Local Journalism Initiative Reporter
Over the past year, domestic violence calls have gone up 29%, something that Natasha Carvalho, executive director of the Medicine Hat Women’s Shelter Society (MHWSS) attributes to the stress of the ongoing COVID-19 pandemic casting a darker shadow on already potentially dangerous situations.
“We’re seeing a definite increase in people accessing services. I think that the pandemic has definitely cast another shadow on top of people who are already stressed out and not living in great situations,” said Carvalho. “So that sort of exacerbated it. And we’re seeing a lot of people we hadn’t seen before and other people. But on the other hand, I’m glad that people are reaching out for help when they need help, and are coming to seek shelter or connect with our programs or whatever they need to do to get the help that they need.”
The added stress of the pandemic may have become the final straw for families, said Carvalho, creating a sort of “perfect storm” situation in the household.
“There’s been a lot of things that have come out not just about like, not just COVID related, but maybe like the domino effect of COVID. Job loss, financial insecurity, that adds a lot of stress to families, children having to do homeschooling or online schooling,” said Carvalho. “That adds a lot to families to be expected to sort of manage and support that. And so I think when our families are in crisis, adding anything extra on top of that, to expect them to manage that it’s just sometimes untenable, and they just can’t do it. And then with that comes a strain on mental health and, you know, perhaps addictions related issues to cope with that. Everything is sort of piling up together.”

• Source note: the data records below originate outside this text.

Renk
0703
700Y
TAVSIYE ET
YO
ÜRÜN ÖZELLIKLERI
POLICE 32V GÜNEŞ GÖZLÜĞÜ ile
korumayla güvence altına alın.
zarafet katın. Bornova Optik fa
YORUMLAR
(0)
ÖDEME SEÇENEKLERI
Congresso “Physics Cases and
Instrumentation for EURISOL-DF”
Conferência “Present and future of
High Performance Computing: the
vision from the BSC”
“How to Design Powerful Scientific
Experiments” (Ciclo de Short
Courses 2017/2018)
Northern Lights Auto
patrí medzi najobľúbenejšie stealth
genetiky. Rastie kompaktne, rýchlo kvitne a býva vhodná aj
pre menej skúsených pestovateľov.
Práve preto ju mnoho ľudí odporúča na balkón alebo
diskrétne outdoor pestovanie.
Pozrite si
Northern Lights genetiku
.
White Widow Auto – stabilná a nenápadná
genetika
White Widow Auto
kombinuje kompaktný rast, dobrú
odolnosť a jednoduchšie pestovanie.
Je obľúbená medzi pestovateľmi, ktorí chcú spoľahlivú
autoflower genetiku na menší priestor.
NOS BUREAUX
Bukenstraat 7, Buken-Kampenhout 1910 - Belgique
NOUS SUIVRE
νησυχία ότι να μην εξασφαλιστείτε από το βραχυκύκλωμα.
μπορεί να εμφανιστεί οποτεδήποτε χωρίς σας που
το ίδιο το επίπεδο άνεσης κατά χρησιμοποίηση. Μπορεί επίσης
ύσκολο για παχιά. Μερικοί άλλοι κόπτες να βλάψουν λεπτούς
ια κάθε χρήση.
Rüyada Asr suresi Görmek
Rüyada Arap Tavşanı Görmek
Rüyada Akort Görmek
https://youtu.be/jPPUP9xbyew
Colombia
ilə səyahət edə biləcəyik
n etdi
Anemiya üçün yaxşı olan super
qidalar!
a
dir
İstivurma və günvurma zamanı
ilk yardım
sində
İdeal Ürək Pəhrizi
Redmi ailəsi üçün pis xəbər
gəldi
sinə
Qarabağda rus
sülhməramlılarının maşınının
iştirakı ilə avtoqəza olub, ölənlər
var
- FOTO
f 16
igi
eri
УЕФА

One in three women will experience domestic abuse in their lifetime and one in eight will be affected by complex post traumatic stress disorder or C-PTSD said Dr. John Kennedy, a psychiatrist with Brain Health Alberta. C-PTSD is usually caused by repetitive traumatic experiences as opposed to a single event.
“Domestic violence is simply a full assault on the individual’s boundary to begin with. That alone produces a trauma in the sense that it’s like your border got invaded, and it has a lingering long term effect. And when you add physical assault to that, you then bring in effects upon all the senses that form us,” said Kennedy. In these circumstances those victimized become overwhelmed and often revert to survival instinct and shut down, and are left with lingering experiences of fear and avoidance even if there is no further violence.
The effects of this can result in not only difficulty for those experiencing the abuse, but may affect future children and those as far as four generations removed from the individual who was victimized.
“When a man beats up his wife in front of a child, when she goes on to have other children, the children that she has are likely to have anxiety disorders, even if the man died and it isn’t happening anymore. And the children who watched carry on the tradition,” said Kennedy. “If your father beat your mother, you are more likely to marry a guy who will beat you. So you can see that cumulatively across generations terrible consequences.”
“The abuse of another person is not determined by social economic factors. It occurs in the most wealthy families. It occurs in the poorest families. It occurs in both very well educated and very undereducated people. And it’s not protected by religion,” said Kennedy.
These factors can affect the ability to effectively access resources, however, and one silver lining of the Pandemic is that the creation of virtual or distanced assistance has allowed for more people in rural or otherwise isolated areas to reach out, said Carvalho.
“So we definitely have seen an increase in our outreach clients in terms of uptake. For people who do live in sort of outlying areas being able to access support, because they don’t have to worry about making the trip, they don’t have to worry about childcare, like there’s a lot of barriers that are removed, they can just pop on the Zoom and have a session with their worker and so that has actually been a great thing for us to be able to reach more people that way,” said Carvalho. “COVID has made things really hard with all of us socially distancing, and isolating, and all those different things. So if you’re worried about somebody, maybe check in on them and reach in and try to help them and have some conversations, maybe let them know that you do know about services if that’s what they indicate they need, help them make that call, or bring them over to the shelter to talk to somebody, whatever that looks like. But I think that, you know, it really requires a community effort to be a part of the solution to end family violence in our community.”